Reputation: 59
I want to develop a software to handle request from multiple tcp connections using GoLang, and run on the server with 10Gb-nic.
It seems that the performance is not enough to recv/send data on the single core. So I want to implement the software to recv/send data on multiple cpu cores.
Then I made a simple test server to check whether GoLang can recv/send data on multiple cpu cores or not. It launch multiple(16) goroutines to start http server on the same listener, and use ab(Apache Benchmark) as client.
After the server start, I have seen only one thread invoke EpollWait,but the server launched 18 threads, and when I start ab to test using 16 concurrency, but the server occupy only one core.
So the question: is there any way to launch multiple threads to handle data recv/send from multiple tcp connections in GoLang. Or Should I have to invoke syscall.EpollWait to make a Network Framework, to do it myself?
The server's test code:
package main
import (
"io"
"log"
"net"
"net/http"
"runtime"
)
type HandlerFunction struct{}
func (self HandlerFunction) ServeHTTP(w http.ResponseWriter, req *http.Request) {
data := "Hello"
//fmt.Printf("data_len=%d\n", len(data))
io.WriteString(w, string(data))
}
func RoutineFunction(hs *http.Server, l net.Listener) {
runtime.LockOSThread()
err := hs.Serve(l)
if err != nil {
log.Fatalf("serve fail, err=[%s]", err)
}
}
func main() {
runtime.GOMAXPROCS(16)
l, err := net.Listen("tcp", "0.0.0.0:12345")
if err != nil {
log.Fatalf("listen fail, err=[%s]", err)
}
for i := 0; i < 15; i++ {
hs := http.Server{}
hs.Handler = HandlerFunction{}
go RoutineFunction(&hs, l)
}
hs := http.Server{}
hs.Handler = HandlerFunction{}
RoutineFunction(&hs, l)
}
Upvotes: 2
Views: 4678
Reputation: 109443
Not exactly.
The Go runtime (as of go1.5) uses a single network poller. When you have actual work do be done in the server, this is rarely the bottleneck, and the threads running goroutines will be kept busy. In some cases though, either with enough cores, or enough throughput, the Go runtime will start to suffer, especially since the poller will often be in a different NUMA node than the thread doing the IO.
If you need to run at that scale, I current suggest limiting the Go server to a single NUMA node, and running multiple instances of the server.
The exception to this is that if you put the socket into blocking mode, then IO on that socket will be bound to a single OS thread. I haven't done any throughput tests on this method to see if there's any benefit, but if you're using relatively few sockets concurrently, it couldn't hurt to try.
Upvotes: 6

▶ What the task asks: According to the Go networking thread, how many network pollers does the Go runtime use as of go1.5?

Records from a dataset
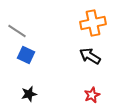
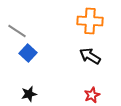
orange cross: moved 3 px left, 2 px up; rotated 15 degrees clockwise
blue square: moved 2 px right, 2 px up; rotated 18 degrees clockwise
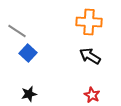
orange cross: moved 1 px left, 1 px down
red star: rotated 21 degrees counterclockwise
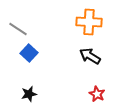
gray line: moved 1 px right, 2 px up
blue square: moved 1 px right
red star: moved 5 px right, 1 px up
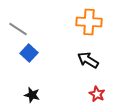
black arrow: moved 2 px left, 4 px down
black star: moved 3 px right, 1 px down; rotated 28 degrees clockwise
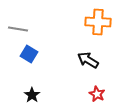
orange cross: moved 9 px right
gray line: rotated 24 degrees counterclockwise
blue square: moved 1 px down; rotated 12 degrees counterclockwise
black star: rotated 21 degrees clockwise
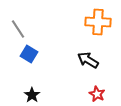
gray line: rotated 48 degrees clockwise
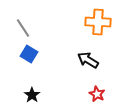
gray line: moved 5 px right, 1 px up
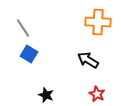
black star: moved 14 px right; rotated 14 degrees counterclockwise
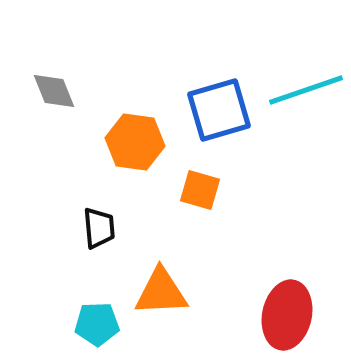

▶ Written solution: A single network poller.